Selene lo aiutò nel sistemare momentaneamente la ferita e sia lui che Hadmon colsero l’estremo dispiacere negli occhi di lei; con sorpresa vide il dragone scuotere il capo e passare un braccio dietro le spalle di lei, cercando di farla rilassare ora che tutto era finito. Nuovamente sentì il sangue bruciare nelle sue vene, ma era qualcosa di diverso dalla rabbia o dall’odio, era qualcosa che aveva giurato di aver seppellito tempo addietro: la gelosia. Deglutì cercando di allontanare quelle sensazioni a lui così aliene, ma non appena lo faceva queste tornavano con maggiore insistenza; non appena il viso di lei riprese a sorridere per merito del dragone, fu costretto a stringere i pugni per rimanere indifferente a quella loro profonda amicizia. Lei era e doveva essere sua…

-Hai molto da spiegarmi Selene…- disse Hadmon, incrociando le braccia.

-Quando avremmo sistemato tutto ti spiegherò ogni cosa, prima dobbiamo pulire il sangue in cucina e recuperare Ana – disse la giovane, notando lo sguardo affilato di Jhin perforare i suoi occhi; si sentì senza difese di fronte al suo occhio scarlatto che la scrutava. Fu un attimo e lui distolse lo sguardo, avrebbe fatto domande più tardi, del resto il giorno prima si erano accordati che si sarebbero dovuti incontrare solo di notte tutto per non destare sospetti.

Prima che Hadmon potesse posarle di nuovo la mano sulle spalle, Jhin avanzò di un passo e si pose tra di loro, invitandoli a sbrigarsi a mettere tutto a posto prima che qualcuno potesse notare il sangue sparso per il giardino e i cadaveri dei combattenti, presenze alquanto insolite per una casa di campagna. Hadmon parve notare la rigidezza del compagno ma non ci fece caso, dicendo a sé stesso che era solo una sua parvenza; Selene invece rimase incuriosita dal suo comportamento e allo stesso tempo lievemente preoccupata, uno strano nodo si era creato all’altezza del suo stomaco e non l’avrebbe lasciata finché non gli avrebbe parlato.
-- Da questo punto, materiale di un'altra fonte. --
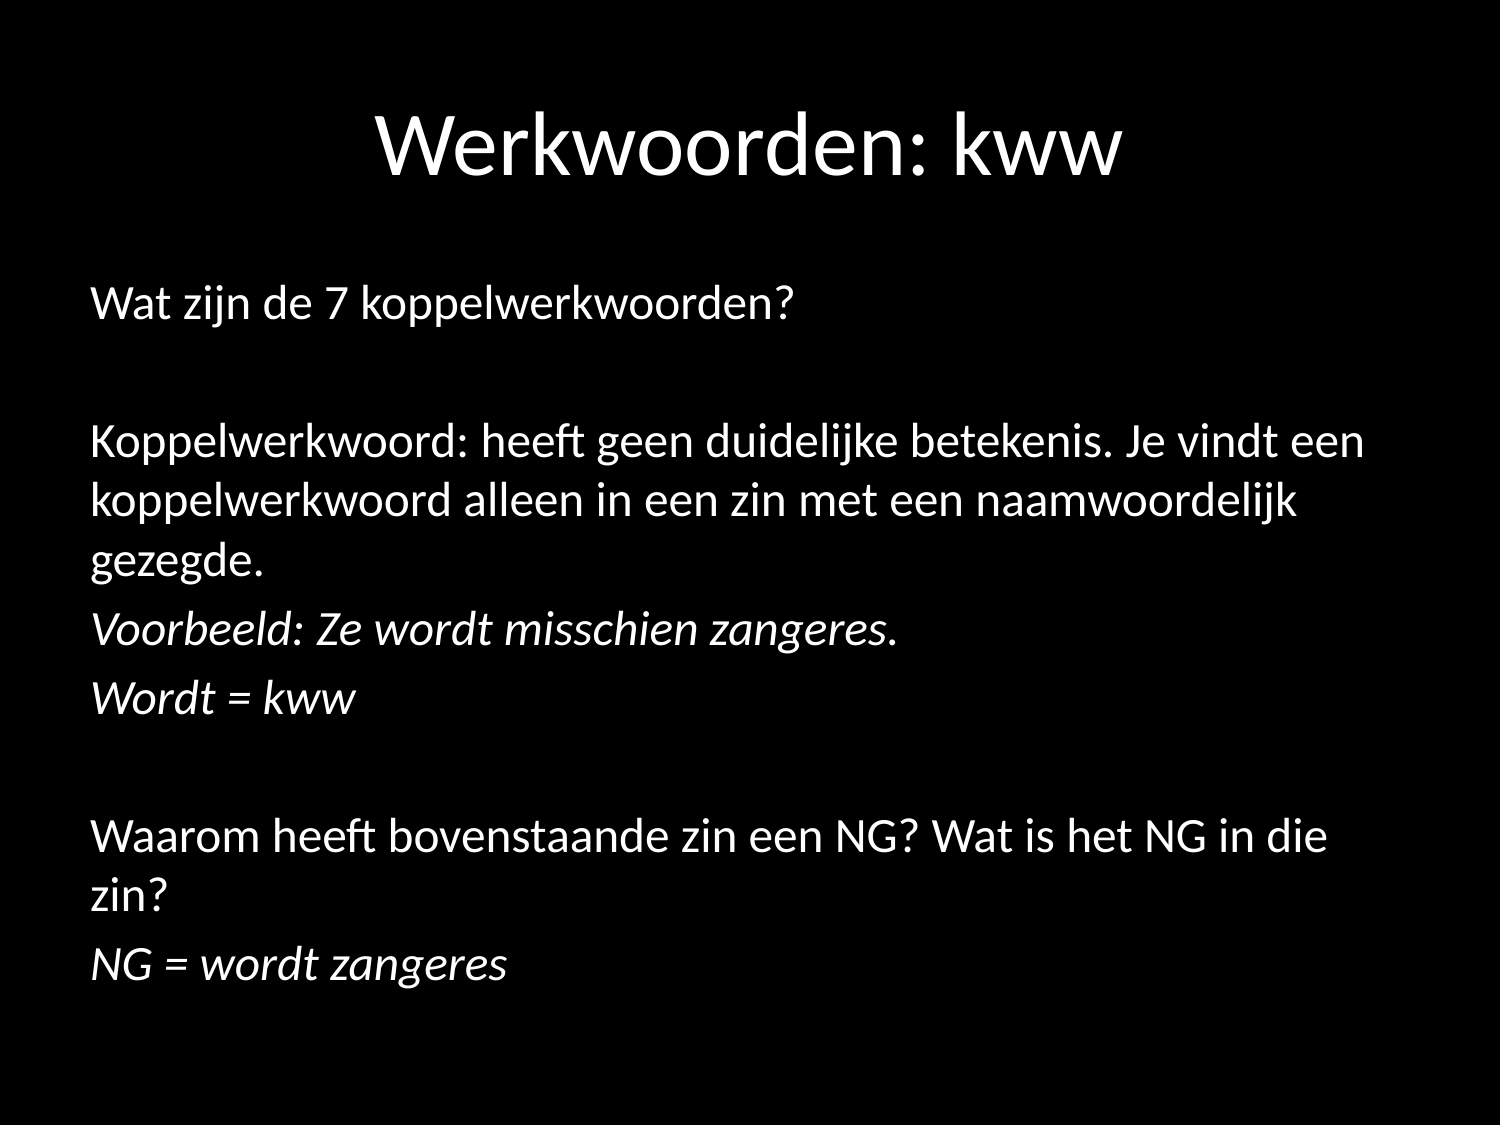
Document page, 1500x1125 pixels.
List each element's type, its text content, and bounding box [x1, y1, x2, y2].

title Werkwoorden: kww [75, 45, 1425, 233]
list Wat zijn de 7 koppelwerkwoorden? Koppelwerkwoord: heeft geen duidelijke betekenis. Je vindt een koppelwerkwoord alleen in een zin met een naamwoordelijk gezegde. Voorbeeld: Ze wordt misschien zangeres. Wordt = kww Waarom heeft bovenstaande zin een NG? Wat is het NG in die zin? NG = wordt zangeres [75, 262, 1425, 1005]
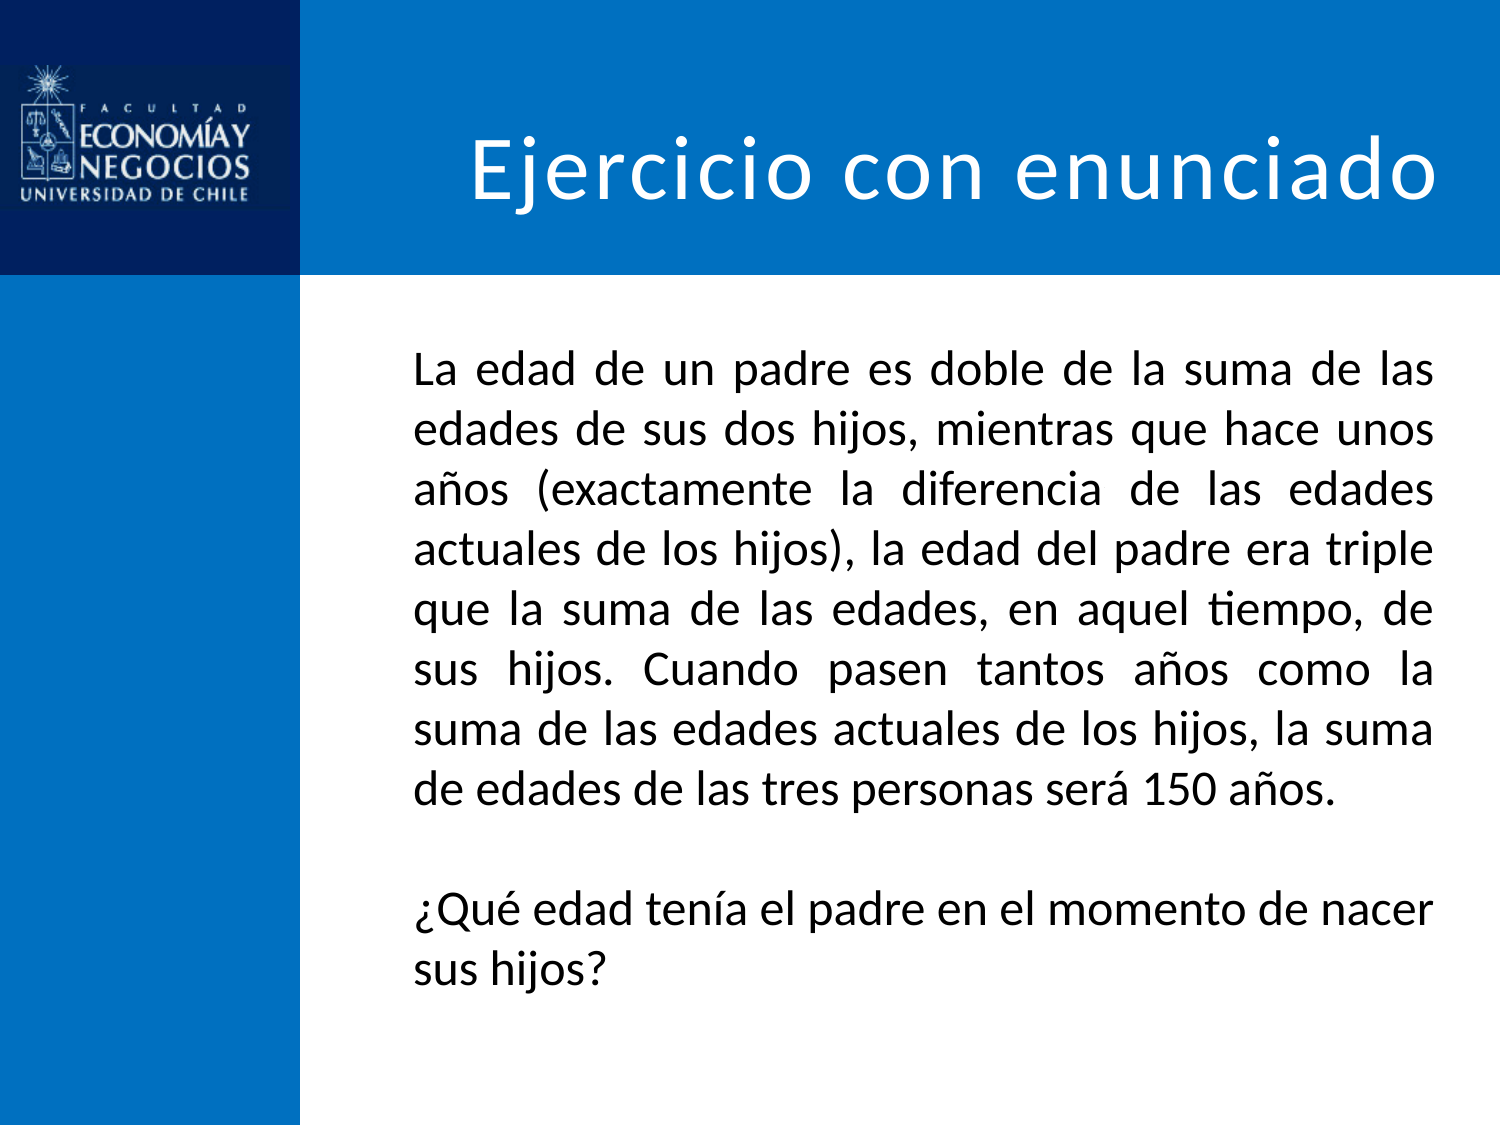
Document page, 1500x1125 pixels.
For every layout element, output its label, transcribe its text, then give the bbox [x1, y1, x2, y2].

text_box La edad de un padre es doble de la suma de las edades de sus dos hijos, mientras que hace unos años (exactamente la diferencia de las edades actuales de los hijos), la edad del padre era triple que la suma de las edades, en aquel tiempo, de sus hijos. Cuando pasen tantos años como la suma de las edades actuales de los hijos, la suma de edades de las tres personas será 150 años. ¿Qué edad tenía el padre en el momento de nacer sus hijos? [398, 328, 1450, 1003]
title Ejercicio con enunciado [281, 46, 1456, 279]
picture [0, 64, 290, 211]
Così in silenzio, presa dalle riflessioni sulla battaglia precedente e sul comportamento di Jhin, iniziò a sistemare i corpi degli accoliti; un fremito sinistro percorse la sua schiena quando tocco il primo cadavere che si dissolse sotto il suo tocco mortale. Quel pomeriggio, lo scontro non era finito in parità, lei era stata sconfitta: Ethan aveva raccolto informazioni su di loro e avrebbe fatto di tutto per mettere le mani sul libro prima di loro, Jhin aveva quasi rischiato la vita e lei sentiva come un vuoto nel suo cuore, creatosi non appena la rabbia e l’odio avevano abbandonato il suo corpo, nonostante lei avesse contenuto ogni forma di rancore e furia per non farsi trasportare dalle emozioni. “È così che ci si sente allora…” pensò Selene, volgendo lo sguardo al cielo azzurro; il sole riversava i suoi caldi raggi sul suo viso, riscaldandola; promise a sé stessa di non farsi prendere più dal desiderio di vendetta, di certo il sangue non avrebbe colmato il vuoto lasciato dalla morte di suo padre: a quel pensiero i suoi occhi si inumidirono nuovamente e una sua lacrima si infranse al suolo. Non sarebbe stata sconfitta nuovamente e non avrebbe più esposto i suoi compagni, sarebbe stata disposta a tutto anche a caricarsi il fardello di quella battaglia che ormai si protraeva da millenni sulla sua isola. Non sarebbe caduta, non più.